I changed the format from landscape to portrait and vice versa quite a bit, too. From experience I know that for people pictures the two most common starting AF points would be in the upper center for both formats. Of course, I can change that as needed but I setup the two as my main starting AF point, each time I push the joystick it toggles between the center AF point and my selected point. In the 4th AF setting menu, there is an option of setting the AF selection of your choice according to the camera orientation. I chose "select separate AF point" (the second option); now, whether I take people pictures in landscape or portrait format, the starting AF point will be close to the eye area. The 7D has that option, too but the 7D is not my preferred body for people photography. Using the 5D Mark II, each time you flip the camera, you have to move the AF point manually to whatever AF point of your choice. In the 5D Mark III, it is not only slightly faster but for sure it makes your life easier having this option.

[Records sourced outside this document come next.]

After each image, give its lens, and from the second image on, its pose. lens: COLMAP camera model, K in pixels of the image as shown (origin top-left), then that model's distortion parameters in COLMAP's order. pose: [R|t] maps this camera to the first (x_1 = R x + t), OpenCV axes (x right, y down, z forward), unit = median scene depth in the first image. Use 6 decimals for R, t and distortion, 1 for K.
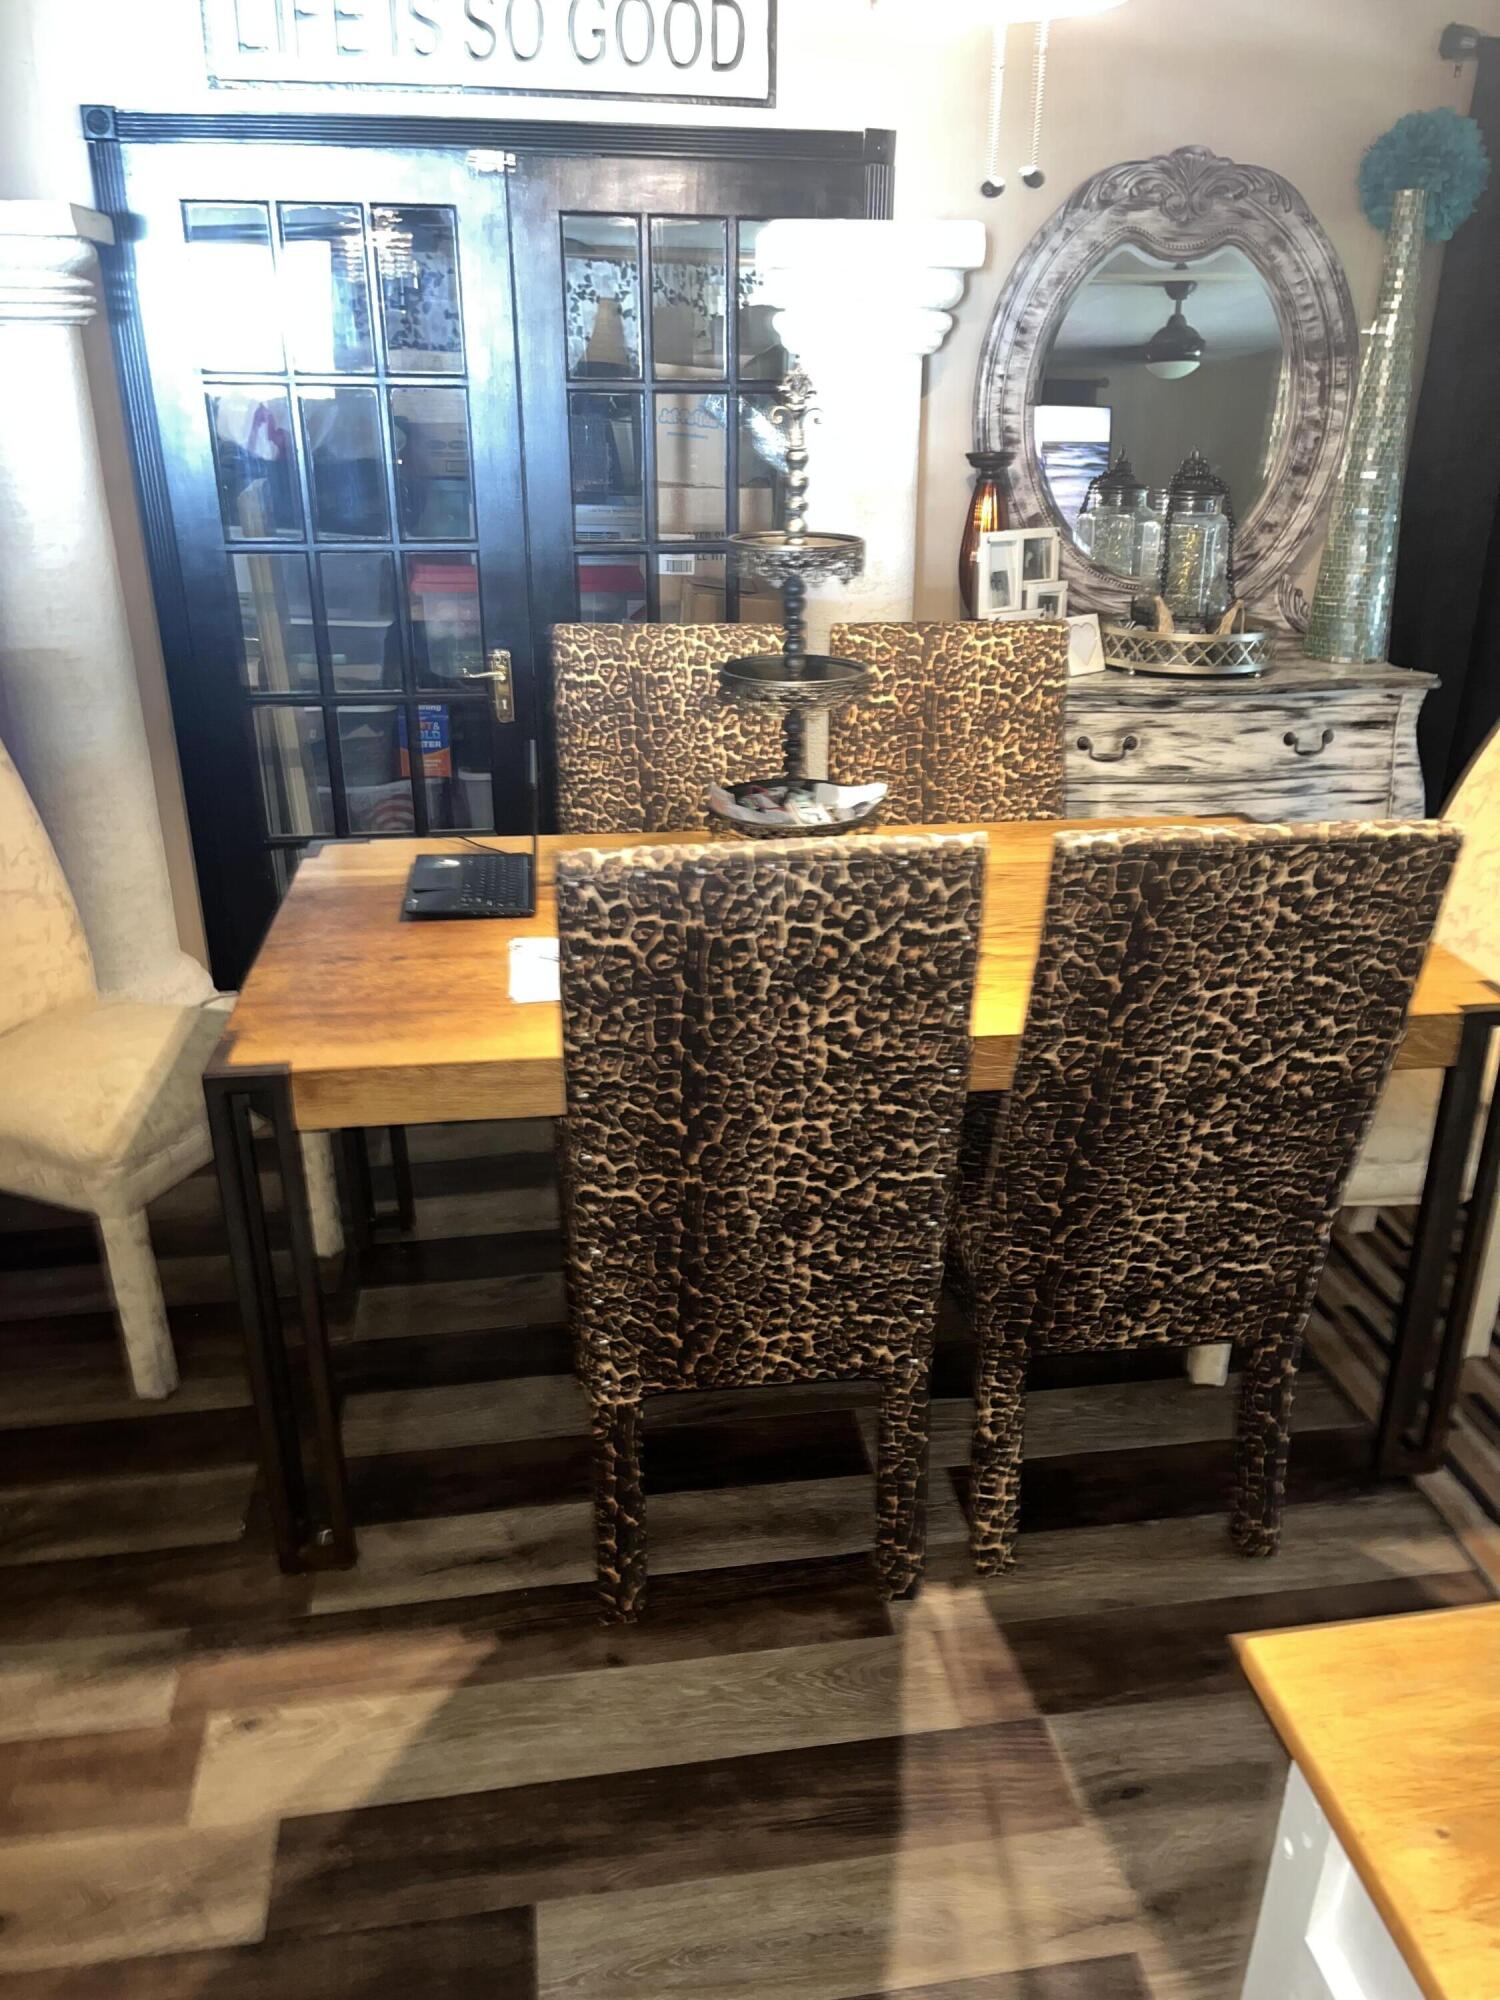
lens RADIAL K [[1508.7, 0, 775.4], [0, 1508.7, 1009.8], [0, 0, 1]] dist [0.067915, -0.095950]
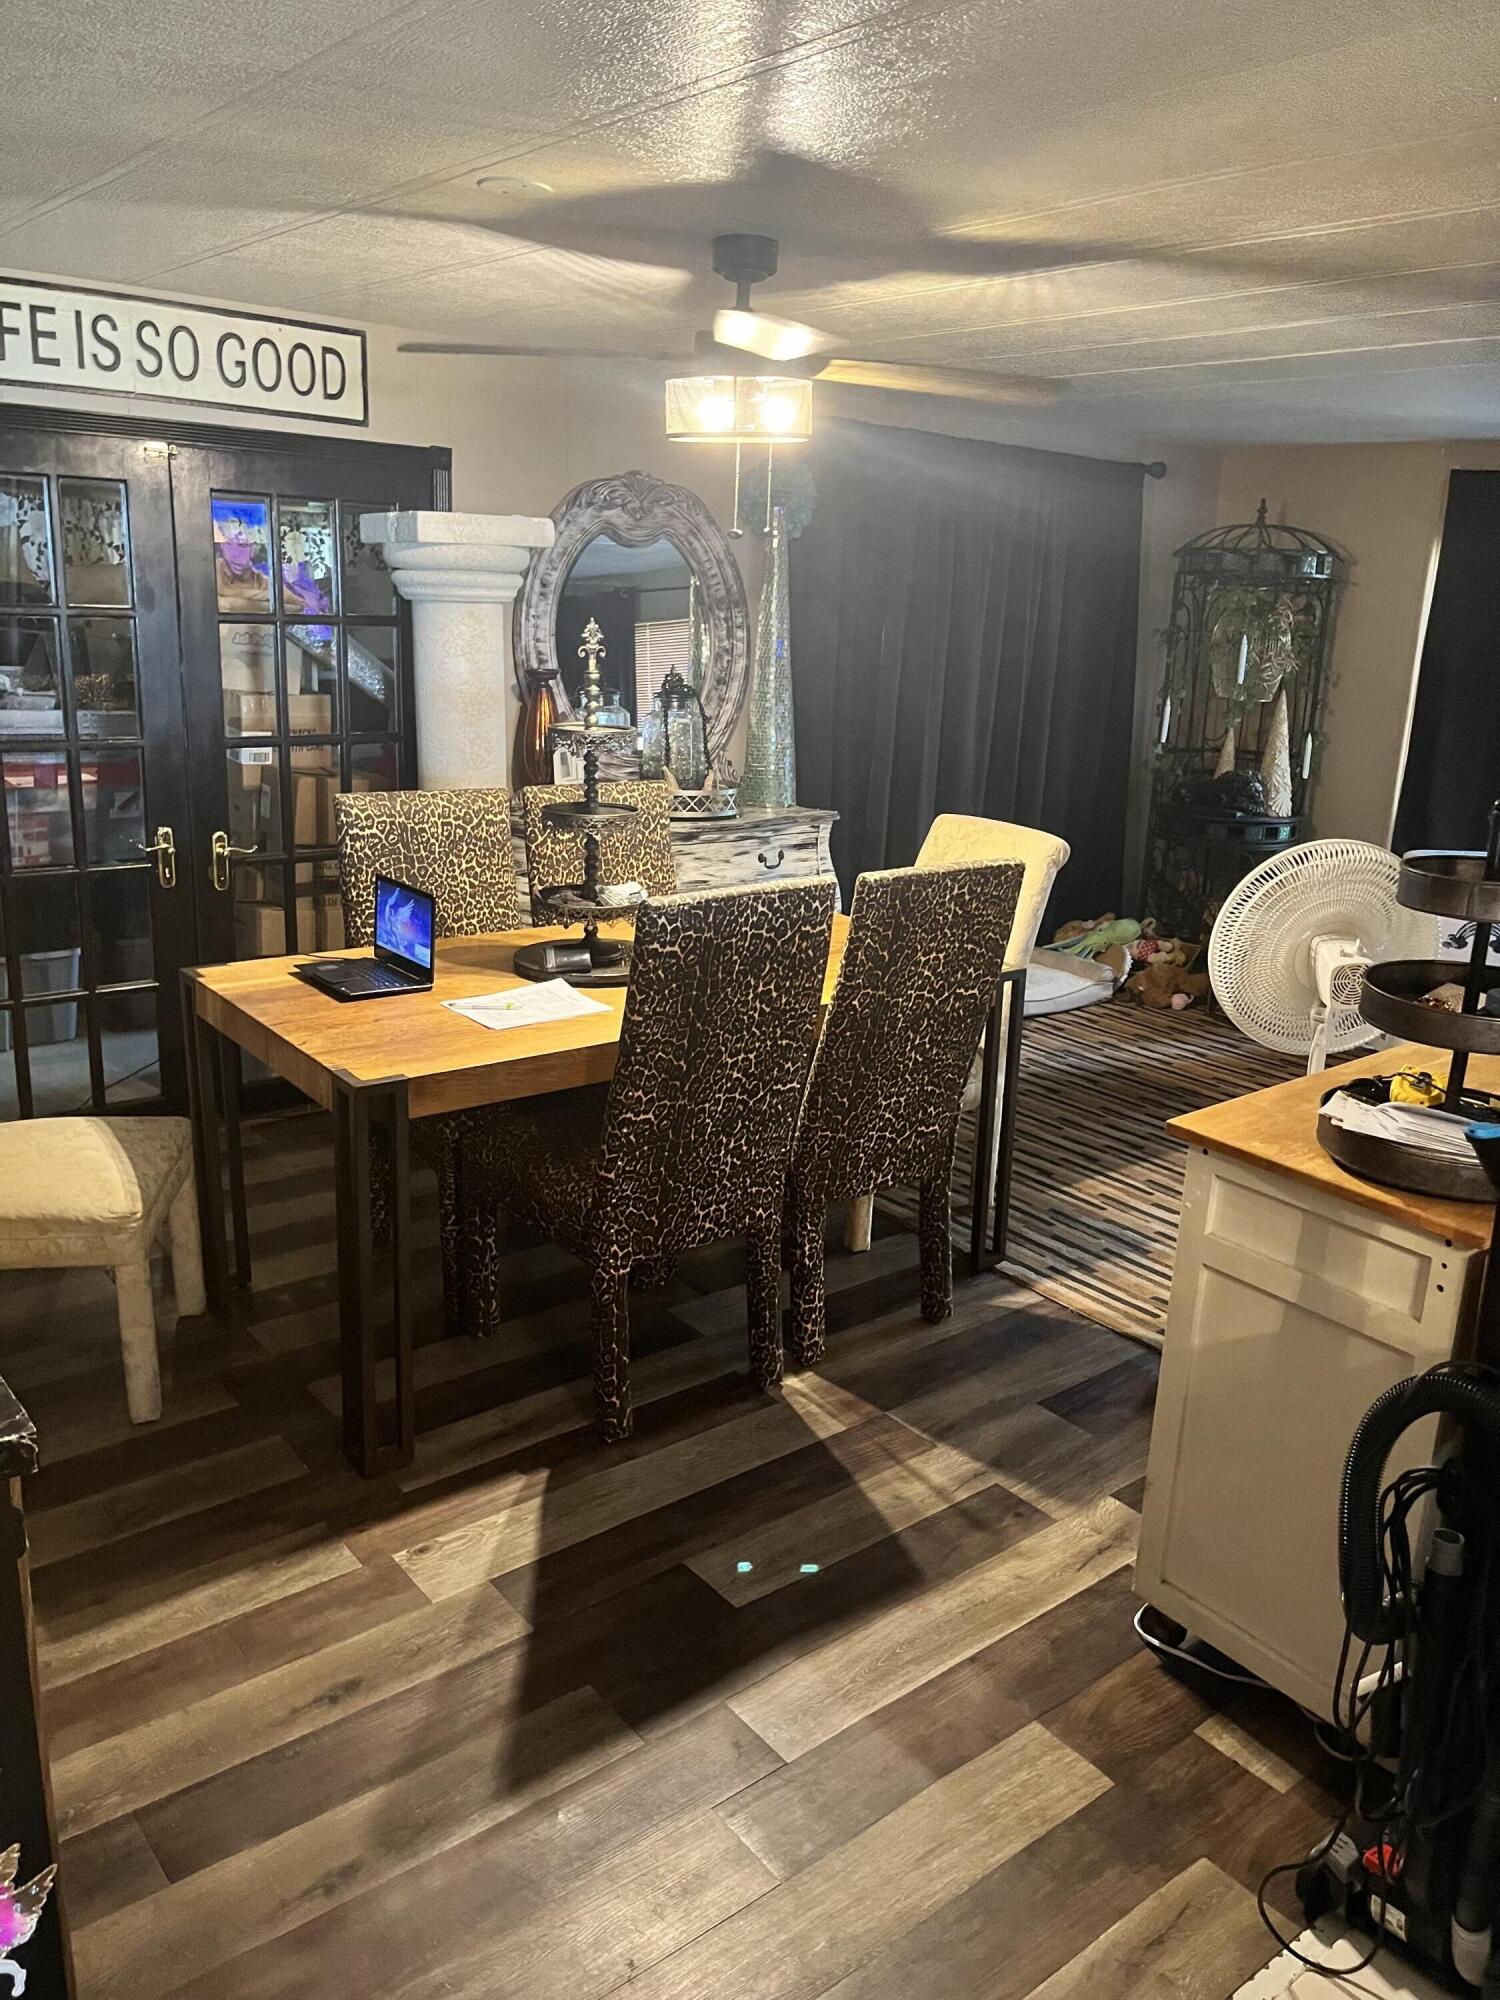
lens RADIAL K [[1508.7, 0, 759.8], [0, 1508.7, 991.5], [0, 0, 1]] dist [0.067915, -0.095950]
pose [[0.865722, -0.105761, 0.489224, -0.476359], [0.170355, 0.981327, -0.089314, 0.095722], [-0.470643, 0.160663, 0.867573, -0.297060]]
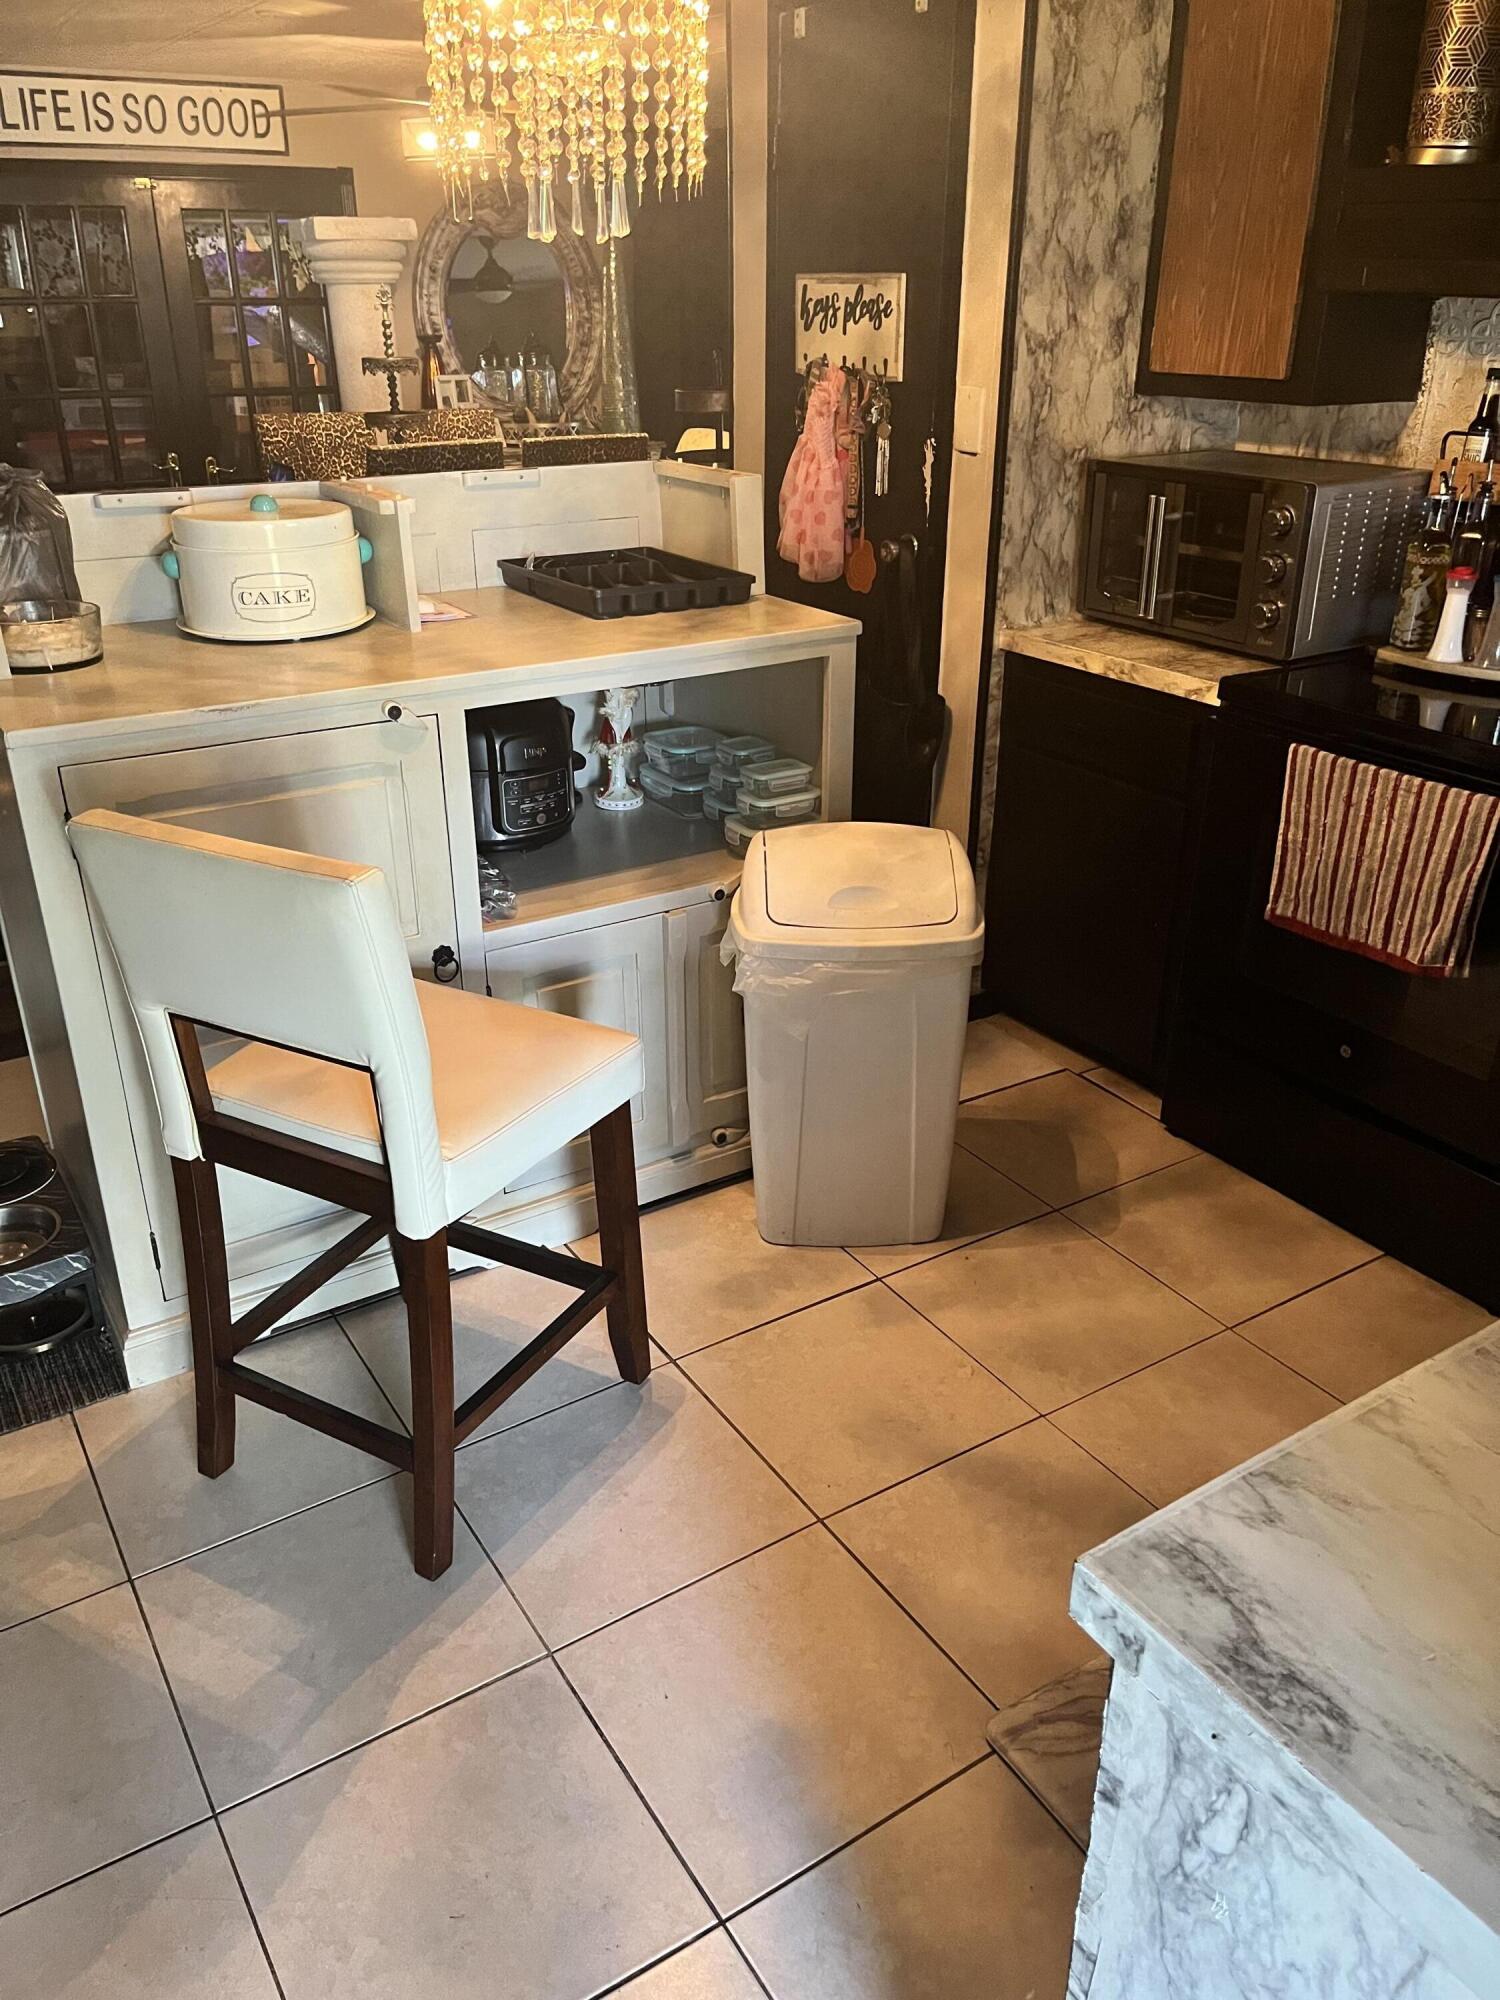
lens RADIAL K [[1508.7, 0, 767.0], [0, 1508.7, 1015.2], [0, 0, 1]] dist [0.067915, -0.095950]
pose [[0.915596, -0.180602, 0.359259, -0.390108], [0.166587, 0.983548, 0.069877, 0.515769], [-0.365968, -0.004131, 0.930618, -1.185503]]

I venture to say that the AI Servo mode of the 5D Mark III has a wide range of application, more than I originally anticipated. In addition to sport and wildlife, based on its excellent reliability, at least in my experience, it can be used for people photography, especially children photography since children can barely stand still or you don't want them to stand still to get the best expression and if you like using a fast lens for that particular look of a shallow depth-of-field. Furthermore, I venture to say, at least for the most part, AI Servo should perform just fine for weddings or similar type events. Studio application, like formal portraits, since you stop down more should be OK, as well but a single shot AF may be better, especially if you use the spot focus option.
How well AI Servo will perform in low light situation, let's say a dimly lit reception hall? I have not used this camera at a wedding. From my limited experience, it performs pretty well, too but I would not rely on that method for a paid gig, such as a wedding, without figuring it first out yourself. Let your own comfort level in that camera be the judge
Thanks and let's see others then please!